In May 2020, she uploaded "The Anderson Guide to Surviving A Global Pandemic," which parodied Wes Anderson's directorial aesthetic. The video went viral, having over one million views on TikTok at the time of writing.
"I don't even think I really processed it until like five months later," Turner said of her video going viral. "It was really surreal. It's still very surreal."
But the experience was more to her than just a short stint of internet fame.
Turner said it made her realize that making movies "was something that I really, really did want to do and had really, really wanted to do for a long time."
"Even just admitting that to my mom was a really odd thing to do," she said. "It still took a really long time to confidently be like, 'I would like to be a director and I think I can maybe do it.'"
Turner has made dozens of viral TikToks since the Wes Anderson spoof, carving out a niche for herself by making high-quality films on the app.
She still uses items she has at home to create her films, as well as dollar-store finds.
Over the last year, Turner has built a TikTok following and solidified her reputation as a digital filmmaker.
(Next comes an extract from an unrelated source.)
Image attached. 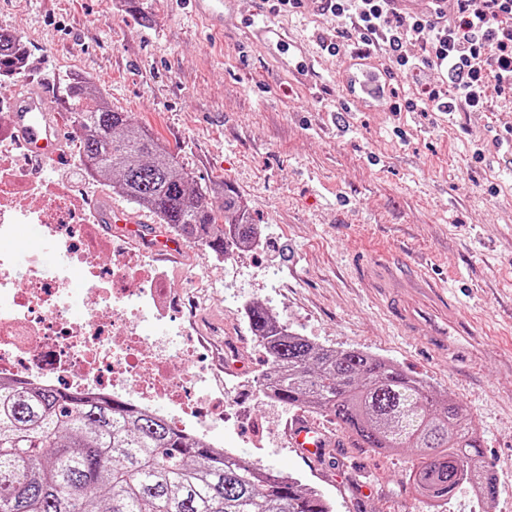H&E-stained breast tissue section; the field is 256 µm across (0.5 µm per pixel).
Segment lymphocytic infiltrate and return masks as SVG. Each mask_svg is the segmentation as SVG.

She has over 378,000 TikTok followers at the time of writing.
Turner's films make people feel like they're part of an inside joke
Although she's only actually been making films for about a year, her videos already have a remarkably clear style and tone, which Turner describes on her website as "high brow adolescence meets feminine sensibility."
The films are filled with nostalgia, wit, and whimsy. Turner uses popular cultural touchstones as the backdrops of many of her films, "engaging with the things that really glittered when we were kids," she said.
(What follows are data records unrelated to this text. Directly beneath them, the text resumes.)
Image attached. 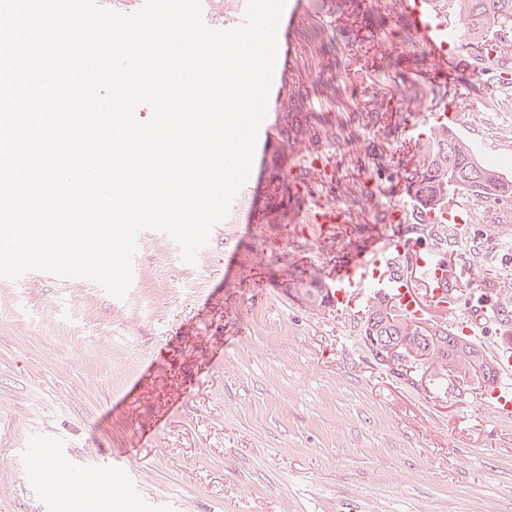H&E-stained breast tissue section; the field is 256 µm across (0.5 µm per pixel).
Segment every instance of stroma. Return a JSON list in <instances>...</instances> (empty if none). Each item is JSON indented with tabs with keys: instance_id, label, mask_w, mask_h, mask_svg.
Here are the masks:
<instances>
[{
	"instance_id": "obj_1",
	"label": "stroma",
	"mask_w": 512,
	"mask_h": 512,
	"mask_svg": "<svg viewBox=\"0 0 512 512\" xmlns=\"http://www.w3.org/2000/svg\"><path fill=\"white\" fill-rule=\"evenodd\" d=\"M299 15L292 53L260 127L272 138L289 91L337 140L300 136L282 165L287 218L266 224L268 153L215 225L195 264L167 233L137 238L125 299L81 278L31 271L0 278V512H72L43 468L119 484L92 512H326L344 496L364 512H512V422L494 421L480 390L457 393L437 371L396 377L345 310L315 314L285 292L289 263L336 268L324 240L345 210L343 184L368 191L362 223L393 219L411 199L422 133L442 89L450 127L512 173V83L477 70L430 78V64L389 0H286ZM381 101L389 118L355 125ZM479 214L465 236L433 245L442 259L484 265L458 289L512 279V203L466 195Z\"/></svg>"
}]
</instances>
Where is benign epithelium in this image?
Listing matches in <instances>:
<instances>
[{
    "label": "benign epithelium",
    "mask_w": 512,
    "mask_h": 512,
    "mask_svg": "<svg viewBox=\"0 0 512 512\" xmlns=\"http://www.w3.org/2000/svg\"><path fill=\"white\" fill-rule=\"evenodd\" d=\"M290 296L300 301L315 314H327L335 307L334 296L318 301L296 290ZM365 343L376 358L396 373L408 377L417 367L436 359L448 379L461 382L473 374L489 373L496 369L495 361L486 357L477 347L459 336L444 338L427 321L418 323L417 336L410 341L402 336H367Z\"/></svg>",
    "instance_id": "obj_1"
}]
</instances>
For instance, in "Veruca," Turner gives us a look at a grown-up Veruca Salt from "Willy Wonka and the Chocolate Factory" who is on a mission to reunite the other golden ticket winners to bring down Charlie Bucket.
Likewise, "Emma Mia" teases a world in which Jane Austen created "Mamma Mia."
And "Gothic Girl" combines "Twilight" and "Gossip Girl," bringing humor audiences didn't know they were craving to the melodramatic film.
Turner often leaves the big reveal of what exactly she's parodying until the middle or near the end of her short films, offering viewers a sense of satisfaction as they watch her content.
She thinks these combinations resonate with her audience because "it's like an inside joke."
"I'm sort of winking and nudging something to you," she said. "Ultimately, we connect."
There's a silliness to the videos in subject matter, but Turner herself is entirely earnest in her films.
"Doing these parodies allows me to play really serious," she told Insider. "It lets me get away with doing something that might be a little bit cringey."
Turner's career started on TikTok, but she's got her eye on a future that involves bigger screens
Since her videos went viral, Turner landed a manager, she's working with agents, and she has a TV pilot circulating. Her fifth-grade dream of directing is now more possible than ever.
Turner told Insider she hopes to keep leaning into escapist content that gives her audience a feeling of respite.
"The place in time where I came into an understanding of film and the film industry, it was this movement towards very grounded, very gritty realism," Turner said. "But for me, I've always been like, 'God, I really just don't want to do that.'"
"I don't need a film to be sad and feel anguish and be depressed. If anything, I use film to escape that," she told Insider. "I feel like we're entering into an age of escapism, which I just couldn't be more excited about personally."
She added that her work will likely contain "high concept camp" and "snappy dialogue," as well as some magical realism. But the playful energy she brings to her TikToks will always be part of her work.
Turner plans to keep making films as long as people will watch them.
"My goal as a creator is to entertain," Turner said. "I'm sure I'll have deeper messages to convey at some point, but as of right now, I'm pretty OK with just hoping that people have a good time."